Os livros, textos e conversas com Alberto Passos Guimarães, um intelectual autodidata, me auxiliaram a entender não só a realidade do campo brasileiro como também a natureza da intervenção militar de 1964. Junto com Giocondo Dias, Alberto Passos foi o primeiro a destacar que 1964 não tinha sido um golpe – algo passageiro e sem maiores consequências históricas – nem uma revolução – que implicava uma alteração do modo de produção e distribuição das mercadorias. O que houve, isto sim, foi uma mudança de regime, com o estabelecimento no núcleo do poder de uma nova facção dominante, diferente daquela comandada pelo Governo Jango. Para mim, este é o diagnóstico mais preciso da natureza da intervenção político-militar de abril de 1964.
Um dos formuladores mais talentosos que o Brasil já teve no decorrer do século XX, Alberto Passos Guimarães conhecia profundamente a situação agrária brasileira. Nunca é demais lembrar as marcas que o mundo rural deixou no Brasil. Elas são visíveis até hoje, inclusive na Cultura. Assim, temos o cinema de Amâncio Mazzaropi, Nelson Pereira dos Santos e Glauber Rocha, a música de João Pernambuco, Tião Carreiro, Almir Sater, Renato Teixeira e Dominguinhos e os romances de Rachel de Queiroz, Jorge Amado, José Lins do Rego, José Cândido de Carvalho, Monteiro Lobato, Graciliano Ramos e Guimarães Rosa, cujos personagens compunham tipos humanos bem característicos da cena brasileira. E Alberto Passos Guimarães foi ainda um dos primeiros a chamar a nossa atenção para o peso das massas excluídas no Brasil contemporâneo. E não só: tinha qualidades pessoais raras, a começar pelo fato de estar sempre atento ao que o outro poderia dizer. Extremamente afável, ele me ensinou muito, sobretudo no tocante à maneira como se organizou a resistência à ditadura militar.
Com as leituras que fiz dos ensaios sempre lúcidos de Zander Navarro, vi com clareza cada vez maior a complexidade dos problemas que rondam a realidade do campo no Brasil. Isto é, não adianta combater o capitalismo no campo sob a ótica do pré-capitalismo, como defendem alguns movimentos e correntes políticas. Isso tem mais que ver, por vezes, com as propostas narodniks durante o século XIX na velha Rússia do que com um exame acurado da situação brasileira de hoje. Significa se colocar do lado contrário ao desenvolvimento das forças produtivas. Para aqueles que desejam se aprofundar nessa questão, eu recomendaria a leitura do sempre atual opúsculo, Quem são os amigos do povo, trabalho datado de 1894, de autoria de Vladimir Lenin.

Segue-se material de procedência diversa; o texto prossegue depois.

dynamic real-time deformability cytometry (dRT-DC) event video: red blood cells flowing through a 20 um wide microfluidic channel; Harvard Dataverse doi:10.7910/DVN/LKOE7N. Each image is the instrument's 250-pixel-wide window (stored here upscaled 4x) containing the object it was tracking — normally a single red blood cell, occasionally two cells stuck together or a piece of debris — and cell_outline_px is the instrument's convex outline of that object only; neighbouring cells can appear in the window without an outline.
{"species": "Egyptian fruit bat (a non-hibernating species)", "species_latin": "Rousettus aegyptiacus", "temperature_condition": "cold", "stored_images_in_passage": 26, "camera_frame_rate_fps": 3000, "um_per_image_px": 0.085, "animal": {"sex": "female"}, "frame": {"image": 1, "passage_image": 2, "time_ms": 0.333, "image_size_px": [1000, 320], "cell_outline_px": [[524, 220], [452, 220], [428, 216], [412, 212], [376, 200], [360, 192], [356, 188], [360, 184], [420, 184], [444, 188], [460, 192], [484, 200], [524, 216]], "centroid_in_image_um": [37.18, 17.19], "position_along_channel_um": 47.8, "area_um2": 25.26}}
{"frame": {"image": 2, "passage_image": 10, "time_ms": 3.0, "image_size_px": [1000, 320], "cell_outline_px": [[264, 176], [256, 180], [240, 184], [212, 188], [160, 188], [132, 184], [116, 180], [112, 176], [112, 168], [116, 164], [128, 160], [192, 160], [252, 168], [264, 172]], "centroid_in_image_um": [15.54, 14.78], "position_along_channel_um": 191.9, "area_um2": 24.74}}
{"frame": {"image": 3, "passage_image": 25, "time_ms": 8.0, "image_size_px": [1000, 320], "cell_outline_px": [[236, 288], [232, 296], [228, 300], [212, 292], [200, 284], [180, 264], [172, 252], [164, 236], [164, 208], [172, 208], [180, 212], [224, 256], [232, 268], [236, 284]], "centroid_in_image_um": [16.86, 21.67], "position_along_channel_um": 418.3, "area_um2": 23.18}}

O campo brasileiro modernizado, para além de altamente produtivo a ponto de ultrapassar em muitos aspectos até mesmo a agricultura norte-americana, talvez seja o setor mais dinâmico da nossa economia, o mais inovador sem dúvida do ponto de vista tecnológico. E nem sempre se apresenta como atividade ecologicamente predadora. Em 2025, o Brasil se apresenta como o terceiro produtor mundial de alimentos, apesar de termos o potencial de avançar ainda muito mais. Basta dizer que 15 % dos nossos agricultores são analfabetos e 37% escrevem e leem apenas o básico, estando, portanto, pouco inclinados a implementar inovações tecnológicas em suas terras. Há muito caminho ainda pela frente.
Eu comecei a despertar para a questão agrária por intermédio das observações de meu pai, que deu assessoria ao economista e deputado gaúcho Fernando Ferrari, um dos maiores estudiosos do campo brasileiro e elaborador do Estatuto do Trabalhador Rural, aprovado em 1963. Data do mesmo ano seu livro Escravos da Terra, que tanto mexeu com o Brasil daquele tempo. Eu me lembro ainda hoje de Ferrari em nossa casa, quando de suas viagens ao Rio de Janeiro. Em uma dessas oportunidades, ele veio ao Rio para o lançamento de um livro seu, o que aconteceu em uma livraria ao lado de nosso prédio, em Copacabana. Morreu em um desastre, desfalcando enormemente o campo progressista brasileiro e os estudos agrários.